World stocks tumbled on Monday as fears gripped investors that a sliding US economy would drag others down with it.
Demand for safe-haven bonds and currencies soared.
MSCI's main world stock index, a benchmark gauge of stock markets globally, was down 2.9 per cent, falling below its 2007 low to levels last seen in December 2006.
"A mixture of weak global economic data, poor corporate data, increasing fears about the possibility of a recession ... have left investors drowning in a sea of red," said Henk Potts, equity strategist at Barclays Stockbrokers.
The pan-European FTSEurofirst 300 was down 5.8 per cent, taking its 2008 year-to-date losses to more than 15 per cent.
Japan's benchmark Nikkei average earlier lost 3.86 per cent to close at a two-year low and MSCI's main emerging market stocks benchmark was down 3.9 per cent.
"Risk aversion is widespread as the market thinks (the economic downturn) is not just a US centric story," said Paul Robson, currency strategist at RBS Global Banking.
US stock markets were closed on Monday for a holiday, but investors in Asia and Europe were carrying through from last week's concern on Wall Street that a fiscal stimulus proposed by President George W Bush would not be enough to stop the US economy from falling into recession.
Bush called for a package worth up to $150 billion in tax cuts and other measures.
Stock markets have been in full retreat this year over the economic fears.
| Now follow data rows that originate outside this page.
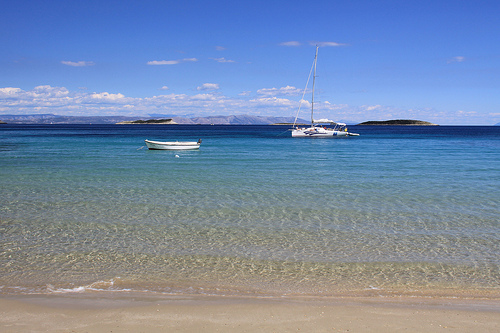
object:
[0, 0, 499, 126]
sky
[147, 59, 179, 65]
cloud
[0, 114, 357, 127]
horizon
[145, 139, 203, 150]
boat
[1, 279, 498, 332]
beach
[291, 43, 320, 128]
line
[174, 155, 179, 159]
disturbance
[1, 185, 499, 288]
riddles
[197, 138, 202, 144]
engine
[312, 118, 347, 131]
canopy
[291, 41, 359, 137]
base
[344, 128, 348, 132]
person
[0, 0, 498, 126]
background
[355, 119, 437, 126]
island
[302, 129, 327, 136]
design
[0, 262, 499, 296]
water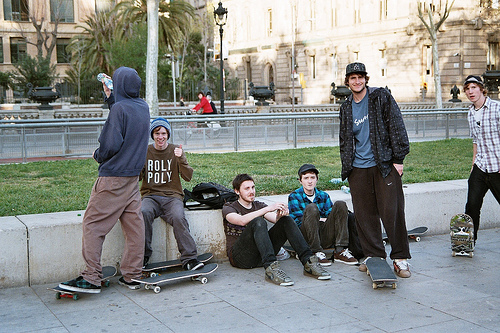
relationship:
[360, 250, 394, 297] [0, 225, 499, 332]
skateboard on ground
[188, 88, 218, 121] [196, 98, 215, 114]
person wearing shirt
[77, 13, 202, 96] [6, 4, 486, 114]
trees in background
The broad US S&P index had its biggest weekly fall since July 2002 last week.
Many indexes are now more than 20 per cent below their recent cycle peaks; a traditional sign that what is going on is not just a correction but also the start of a bear market.
Such falls sometimes signal to large investors that it is time to buy. But leading investment bank Morgan Stanley said on Monday that that was not the case now, at least as far as Europe was concerned.
"We are not compelled to buy yet despite bearish sentiment," its European equity strategy team said in a note. "We continue to prefer cash over equities."
The global equity market weakness prompted currency investors to liquidate risky positions, lifting the low-yielding Japanese yen while the dollar gained on the view no country will escape the economic downturn.
The yen rose to a 2-1/2 year high against the dollar and high-yielding currencies in general sold off.
The dollar was around 1 percent weaker against the yen at 105.72 yen. The euro was around 1.8 percent weaker against the yen, slipping below 154 yen for the first time since late August.
The euro was also 0.9 per cent down on the day against the dollar at $1.4485, slipping below $1.45 for the first time in a month.
Demand rose for safe-haven government bonds.
The interest rate-sensitive two-year Schatz yield was at 3.355 per cent, sinking 12.2 basis points. It's down 65 basis points so far in January, well on track for its biggest monthly decline in over 10 years, according to Reuter's charts.
The 10-year Bund yielded 3.911 percent, down 6.7 basis points.